The advent of powerful 3D graphics cards in the consumer market forever changed the way graphics were done. Very popular algorithms from the past were soon degraded, as the focus shifted from precomputed to real-time graphics. The 1990s were definitely exciting times for graphics programmers. The evolution has been huge, putting Moore's Law into question many times. Speed has increased astronomically, and today GPUs are probably more complex than the CPU.
But this quest for raw speed had its phases, too. It all began with simple rasterizers that did little beyond drawing triangles onscreen. Multitexturing was then introduced, mainly as a way to compute items like light maps and bump maps. The arrival of multitexturing marked a shift in the mind of most developers. Texture maps were no longer "pictures of a material we wanted to tile on the mesh": They were arrays of data with which we could do mathematical operations. Good examples are the normal maps used to encode bump mapping. With this change in attitude, APIs needed more powerful ways of specifying texture arithmetic, in other words, how different texture stages related to each other. Mechanisms like the register combiners were designed for this purpose. If you think about it, these were the first steps in the realm of programmable pipelines.
As hardware iterations have passed, graphics chip vendors have realized the potential of programmable pipelines and have incorporated more and more functionality into their systems. The concept of vertex versus pixel programs was established early on, and from there it was all a matter of adding programmability to the system. The first shading languages appeared, basically as a way to provide more flexibility to the register combiners mechanism. The syntax was a very crude assembly language. The current crop of languages, such as C for Graphics (Cg) or high-level shading language (HLSL) are nothing but interfaces to these assembly processors that allow programmers to work in a high-level, intuitive scenario.
There is a clear division in the way we can access the pipeline. We can still send data and let the API take care of everything by using the fixed-function pipeline. This way computations like transform, lighting, projection, shading, and texturing are automatically processed. On the opposite end of the spectrum, we have the programmable pipeline, which is the realm of vertex and pixel shaders. Notice that I've described these two as alternatives that are mutually exclusive. Both have unpredictable side effects.
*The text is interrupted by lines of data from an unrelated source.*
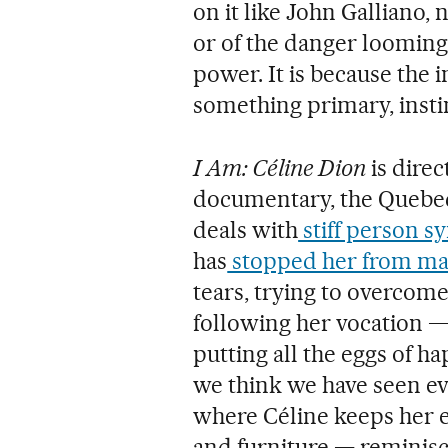
on it like John Galliano,
or of the danger looming
power. It is because the 
something primary, instin
I Am: Céline Dion
is direc
documentary, the Quebec 
deals with
stiff person 
has
stopped her from ma
tears, trying to overcome
following her vocation —
putting all the eggs of 
we think we have seen ev
where Céline keeps her e
and furniture — reminisc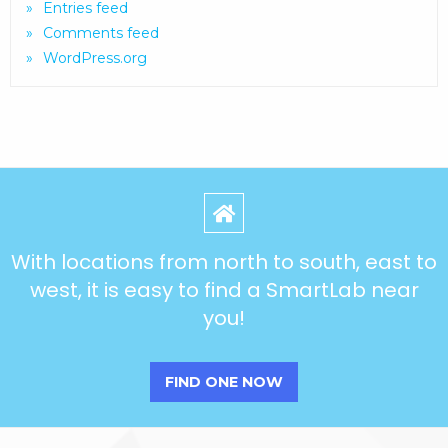
Entries feed
Comments feed
WordPress.org
With locations from north to south, east to
west, it is easy to find a SmartLab near
you!
FIND ONE NOW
Under the programmable pipeline, we have to take care of everything, not only our particular effect. It is a black-or-white situation. In the fixed function, everything is done by the API. In the programmable pipeline, the API does nothing by itself (other than running shaders), and we must implement routines like projections inside our shader code. Luckily, some utility routines exist to help us out in this respect.
Unfortunately, there is no universal standard for real-time shading languages as of today (although I expect this issue to be resolved sometime soon). Different vendors are pushing forward different languages, which, in the end, have minimal differences. This hurts the developer community and, as a result, the users, because the lack of an open standard prevents shaders from reaching widespread acceptance. Developers do not want to code different versions of their software, and different users have cards that might not be compatible with shaders. Let's take a look at what's currently available.
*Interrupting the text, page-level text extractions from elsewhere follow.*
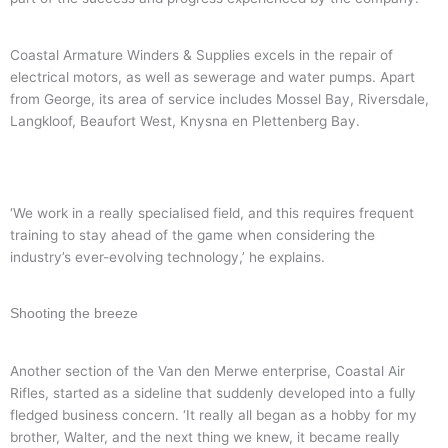
Coastal Armature Winders & Supplies excels in the repair of
electrical motors, as well as sewerage and water pumps. Apart
from George, its area of service includes Mossel Bay, Riversdale,
Langkloof, Beaufort West, Knysna en Plettenberg Bay.
‘We work in a really specialised field, and this requires frequent
training to stay ahead of the game when considering the
industry’s ever-evolving technology,’ he explains.
Shooting the breeze
Another section of the Van den Merwe enterprise, Coastal Air
Rifles, started as a sideline that suddenly developed into a fully
fledged business concern. ‘It really all began as a hobby for my
brother, Walter, and the next thing we knew, it became really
Cg is a high-level shading language introduced by NVIDIA for its GeForce family of accelerators. Cg has a syntax that is very close to C and allows the creation of procedural effects that are run directly on the hardware. The Cg compiler detects the accelerator type and produces hardware-specific microcode for your graphics card.
Cg shaders can work on vertices to perform custom geometry processing, create procedural texturing effects, or screen postprocesses. They can even be used in animation and skinning algorithms to reduce the CPU burden. The downside, at the present time, is that Cg is only supported by NVIDIA cards. Although the compiler is open-sourced, other manufacturers have not yet embraced it, so shaders written in Cg will, at least for now, be limited to GeForce-class cards.
Cg can be used in DirectX and OpenGL, so at least this language is a cross-API standardization effort.
HLSL is Microsoft's take on shading languages in the context of DirectX. Thus, it is an API-specific language. Incidentally, HLSL and Cg syntax is identical. Microsoft and NVIDIA reached a common ground that they both respect, at least as of today. So, a shader in HLSL can be compiled with a Cg compiler, and vice versa.
HLSL is supported by ATI cards under DirectX as well.
GL2 Shading Language
For some time, a committee has been working on a proposal for OpenGL 2.0, which would be the first major revision to OpenGL. This revision would try to upgrade the API to current and next generations of accelerators. OpenGL has remained unchanged on a global level for more than 10 years now. One component of this new specification is the addition of a shading language, which would make programmable pipelines part of the GL2 standard. The shading language borrows most of its syntax from Renderman, which is a very good move toward an industry-wide standard. The GL2 shading language is supported by all vendors involved in the GL2 effort. As such, companies like ATI and 3D Labs have already announced their support for it.